28 Kasım Salı günü İstanbul'da yaklaşık 600 katılımcıyla gerçekleşen 18. SteelOrbis Çelik Konferansı - "Çelik Piyasalarında Yeni Ufuklar"'da konuşan Türkiye Çelik Üreticileri Derneği Genel Sekreteri Dr. Veysel Yayan geçtiğimiz iki yıl içerisinde dünya çelik sektörünün gerilediğini ve bu gerilemenin kaynağının kendi büyümesinde de yavaşlama görülen Çin olduğunu ifade etti.
Yayan, Türkiye’nin ham çelik üretiminin ise ilk 10 ay itibarıyla %8,8 gerilediğini, bahsedilen gerileme geçen yılın aynı dönemine kıyasla daha hafif olsa da bunun baz etkisinden kaynaklandığını ifade etti. Türkiye’nin dünya ham çelik üretiminde 2022 yılını sekizinci sırada kapattığını ve bu yılın ilk 10 ayında Almanya’nın ardından yine sekizinci sırada yer aldığını söyleyen Yayan, kapasite kullanım oranlarının aynı dönemde %55 seviyesine gerileyerek 2014-2015 yıllarında görülen duruma benzer bir durumun ortaya çıktığını ifade etti.
Türkiye’de inşaat sektörünün önceki beş yıl gerileme gösterip bu yılın ilk yarısında %5,3 büyüme kaydettiğini belirten TÇÜD yetkilisi, inşaat sektöründeki büyümenin en büyük nedeninin 6 Şubat depreminin ardından ortaya çıkan yeniden yapılanma ihtiyacı sonucunda artan talep olduğunu ve Kuzey Anadolu fay hattı üzerinde de bina yenileme çalışmaları devam ettiği için bu büyümenin süreceğini belirtti.

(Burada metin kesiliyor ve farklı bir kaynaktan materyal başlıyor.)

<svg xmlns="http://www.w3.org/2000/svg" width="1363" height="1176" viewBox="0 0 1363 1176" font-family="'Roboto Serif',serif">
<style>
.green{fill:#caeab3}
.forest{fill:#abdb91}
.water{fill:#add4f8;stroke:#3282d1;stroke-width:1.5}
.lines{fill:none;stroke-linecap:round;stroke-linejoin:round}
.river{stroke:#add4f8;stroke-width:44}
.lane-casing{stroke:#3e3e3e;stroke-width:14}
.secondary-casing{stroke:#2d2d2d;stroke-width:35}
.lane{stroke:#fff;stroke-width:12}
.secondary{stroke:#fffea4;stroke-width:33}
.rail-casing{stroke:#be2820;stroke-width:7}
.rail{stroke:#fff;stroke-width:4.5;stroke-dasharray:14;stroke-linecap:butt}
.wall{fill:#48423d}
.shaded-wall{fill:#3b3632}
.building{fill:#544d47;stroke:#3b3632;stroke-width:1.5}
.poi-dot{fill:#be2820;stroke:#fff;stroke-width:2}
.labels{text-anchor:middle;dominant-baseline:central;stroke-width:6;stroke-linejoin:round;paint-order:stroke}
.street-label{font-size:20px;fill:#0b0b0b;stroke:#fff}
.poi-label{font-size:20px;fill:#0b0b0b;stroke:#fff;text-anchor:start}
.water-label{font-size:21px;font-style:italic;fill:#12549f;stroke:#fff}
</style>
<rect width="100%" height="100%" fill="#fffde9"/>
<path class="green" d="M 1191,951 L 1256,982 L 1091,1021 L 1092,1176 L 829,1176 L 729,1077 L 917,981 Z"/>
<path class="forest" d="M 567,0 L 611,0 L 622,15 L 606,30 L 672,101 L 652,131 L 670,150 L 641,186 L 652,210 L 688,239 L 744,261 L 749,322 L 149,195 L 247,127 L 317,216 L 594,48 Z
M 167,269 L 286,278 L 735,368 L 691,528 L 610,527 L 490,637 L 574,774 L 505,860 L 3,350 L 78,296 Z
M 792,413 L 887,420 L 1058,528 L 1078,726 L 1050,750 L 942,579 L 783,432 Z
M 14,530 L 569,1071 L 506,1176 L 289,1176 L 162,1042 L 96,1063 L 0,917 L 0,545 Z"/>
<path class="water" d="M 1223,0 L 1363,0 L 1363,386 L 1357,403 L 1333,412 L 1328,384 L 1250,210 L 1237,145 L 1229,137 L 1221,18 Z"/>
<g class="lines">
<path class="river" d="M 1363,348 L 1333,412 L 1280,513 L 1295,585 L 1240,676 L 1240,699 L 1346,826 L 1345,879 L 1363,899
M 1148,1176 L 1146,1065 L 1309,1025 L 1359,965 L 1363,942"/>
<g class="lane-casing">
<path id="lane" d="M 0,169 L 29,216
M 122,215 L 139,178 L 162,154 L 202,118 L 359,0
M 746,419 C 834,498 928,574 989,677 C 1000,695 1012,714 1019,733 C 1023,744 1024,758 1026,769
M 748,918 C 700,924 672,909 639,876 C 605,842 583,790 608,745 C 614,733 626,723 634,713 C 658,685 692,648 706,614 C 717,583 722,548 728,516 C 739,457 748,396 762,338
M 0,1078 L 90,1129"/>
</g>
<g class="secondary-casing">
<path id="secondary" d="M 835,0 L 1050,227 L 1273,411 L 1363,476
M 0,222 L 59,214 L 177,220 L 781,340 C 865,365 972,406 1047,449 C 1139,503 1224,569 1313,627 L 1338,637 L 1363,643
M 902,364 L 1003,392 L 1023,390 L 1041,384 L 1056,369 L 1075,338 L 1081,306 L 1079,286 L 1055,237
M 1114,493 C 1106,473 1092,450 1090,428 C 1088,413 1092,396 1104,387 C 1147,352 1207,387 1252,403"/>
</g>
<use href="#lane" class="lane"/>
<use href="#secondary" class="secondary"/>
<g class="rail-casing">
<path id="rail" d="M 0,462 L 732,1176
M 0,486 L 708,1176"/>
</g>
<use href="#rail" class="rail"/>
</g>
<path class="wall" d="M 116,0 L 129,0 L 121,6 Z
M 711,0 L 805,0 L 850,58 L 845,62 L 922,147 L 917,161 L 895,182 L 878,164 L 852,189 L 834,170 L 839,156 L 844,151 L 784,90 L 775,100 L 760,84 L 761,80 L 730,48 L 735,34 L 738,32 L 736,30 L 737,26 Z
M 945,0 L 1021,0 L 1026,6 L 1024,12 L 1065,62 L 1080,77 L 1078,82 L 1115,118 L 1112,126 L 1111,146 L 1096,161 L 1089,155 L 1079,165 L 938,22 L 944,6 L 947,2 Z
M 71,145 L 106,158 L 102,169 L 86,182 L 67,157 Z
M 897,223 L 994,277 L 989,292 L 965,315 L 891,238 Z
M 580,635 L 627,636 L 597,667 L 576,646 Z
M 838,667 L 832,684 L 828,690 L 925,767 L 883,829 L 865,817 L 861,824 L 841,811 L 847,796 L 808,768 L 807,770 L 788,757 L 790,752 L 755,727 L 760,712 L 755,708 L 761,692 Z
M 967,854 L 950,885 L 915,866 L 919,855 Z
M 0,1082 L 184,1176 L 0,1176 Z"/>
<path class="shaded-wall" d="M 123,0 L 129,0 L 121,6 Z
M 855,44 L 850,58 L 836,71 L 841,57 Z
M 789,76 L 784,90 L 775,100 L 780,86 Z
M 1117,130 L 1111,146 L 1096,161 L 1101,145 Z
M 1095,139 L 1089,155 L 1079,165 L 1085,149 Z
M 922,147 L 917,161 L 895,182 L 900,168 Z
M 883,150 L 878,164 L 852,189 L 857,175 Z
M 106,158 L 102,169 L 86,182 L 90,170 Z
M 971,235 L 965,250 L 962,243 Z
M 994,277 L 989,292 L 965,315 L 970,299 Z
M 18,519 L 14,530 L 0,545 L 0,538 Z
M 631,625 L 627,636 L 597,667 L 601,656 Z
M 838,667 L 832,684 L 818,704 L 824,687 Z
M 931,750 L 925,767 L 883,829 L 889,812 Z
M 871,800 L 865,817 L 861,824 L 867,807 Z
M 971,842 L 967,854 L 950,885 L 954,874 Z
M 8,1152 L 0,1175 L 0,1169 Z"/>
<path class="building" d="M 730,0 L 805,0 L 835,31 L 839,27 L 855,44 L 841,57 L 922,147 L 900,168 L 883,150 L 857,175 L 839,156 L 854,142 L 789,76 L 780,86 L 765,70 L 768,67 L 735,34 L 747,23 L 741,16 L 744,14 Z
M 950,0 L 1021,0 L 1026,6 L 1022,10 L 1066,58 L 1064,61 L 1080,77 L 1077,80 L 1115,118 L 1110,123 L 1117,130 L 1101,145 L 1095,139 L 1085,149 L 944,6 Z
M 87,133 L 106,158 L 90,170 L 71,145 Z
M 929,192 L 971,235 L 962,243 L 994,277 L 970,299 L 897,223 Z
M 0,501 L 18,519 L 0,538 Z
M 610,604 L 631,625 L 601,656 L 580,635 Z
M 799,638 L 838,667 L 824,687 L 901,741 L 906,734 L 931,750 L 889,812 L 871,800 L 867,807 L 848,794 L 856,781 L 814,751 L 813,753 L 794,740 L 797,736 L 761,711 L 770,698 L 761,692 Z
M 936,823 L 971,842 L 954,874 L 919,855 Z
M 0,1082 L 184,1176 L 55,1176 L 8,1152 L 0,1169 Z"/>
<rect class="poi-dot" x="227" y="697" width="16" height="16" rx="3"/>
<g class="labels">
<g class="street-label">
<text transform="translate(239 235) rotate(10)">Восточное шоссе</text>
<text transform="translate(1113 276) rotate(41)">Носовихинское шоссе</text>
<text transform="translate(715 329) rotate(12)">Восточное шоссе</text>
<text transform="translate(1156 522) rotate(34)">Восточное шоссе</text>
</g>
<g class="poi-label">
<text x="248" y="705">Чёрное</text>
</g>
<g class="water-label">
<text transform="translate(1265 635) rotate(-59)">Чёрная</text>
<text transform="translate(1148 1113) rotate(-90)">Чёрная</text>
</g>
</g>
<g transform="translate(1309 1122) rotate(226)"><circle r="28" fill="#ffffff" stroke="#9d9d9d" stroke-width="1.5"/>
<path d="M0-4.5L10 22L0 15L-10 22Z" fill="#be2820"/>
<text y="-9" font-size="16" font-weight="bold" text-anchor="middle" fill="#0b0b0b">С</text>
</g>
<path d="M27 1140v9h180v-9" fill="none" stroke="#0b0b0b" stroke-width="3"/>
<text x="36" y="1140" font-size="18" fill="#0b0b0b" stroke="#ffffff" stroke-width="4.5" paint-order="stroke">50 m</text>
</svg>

Öte yandan yılın ilk dokuz ayında Türkiye’nin çelik tüketimi %18,5 artışla 29 milyon mt oldu. Ancak bu tüketimin büyük bir kısmının ithalat yoluyla karşılandığı, ithalatın tüketim içindeki payının da yılın ilk 9 ayında önceki yılın aynı dönemine kıyasla neredeyse yatay seyrederek %49,7 seviyesinde kaydedildiği görülüyor. Yayan ithalatın geldiği nokta konusunda “Şimdiye kadar hiç ithalat yapmadığımız Mısır’dan bile serbest ticaret anlaşmaları sayesinde 230.000 mt ithalat yapar duruma geldik, Endonezya’da filmaşin konusunda bir ihracat atağı var, bu ihracatın bir kısmı da orada yerleşik Çinli firmalardan geliyor,” yorumunu yaptı.
Nihai ürün üretiminde yassı ürünün payının giderek daha fazla ağırlık kazanmaya başladığını belirten Yayan, yassı ve uzun mamul üretimi arasındaki farkın geçen yıla göre biraz daha büyük olduğunu, yassı mamulün toplam üretimdeki ağırlığını artırmaya devam edeceğini söyledi. Yayan, özellikle yassı mamul segmentinde devreye girecek yeni kapasitelerin 2024 yılında ithalat yoğunluğunu azaltma yönünde pozitif etki etmesinin ümit edildiğini ifade etti.
Vergi soruşturmaları sonucunda ithalatın azalması halinde kapasite kullanım oranlarının nasıl etkileneceği sorusuna cevaben, TÇÜD yetkilisi, tüketim miktarına bakıldığında kapasite kullanım oranlarının aslında %75-80 civarında dalgalanması gerektiğini ifade etti. Yayan, “Tüketimin yılın tamamında 38-40 milyon mt’a ulaşması %10’un üzerinde bir artış anlamına gelir, bu da üretime yansırsa üretim 45 milyon mt civarında gerçekleşir ve kapasite kullanım oranı %75 olur,” şeklinde konuştu.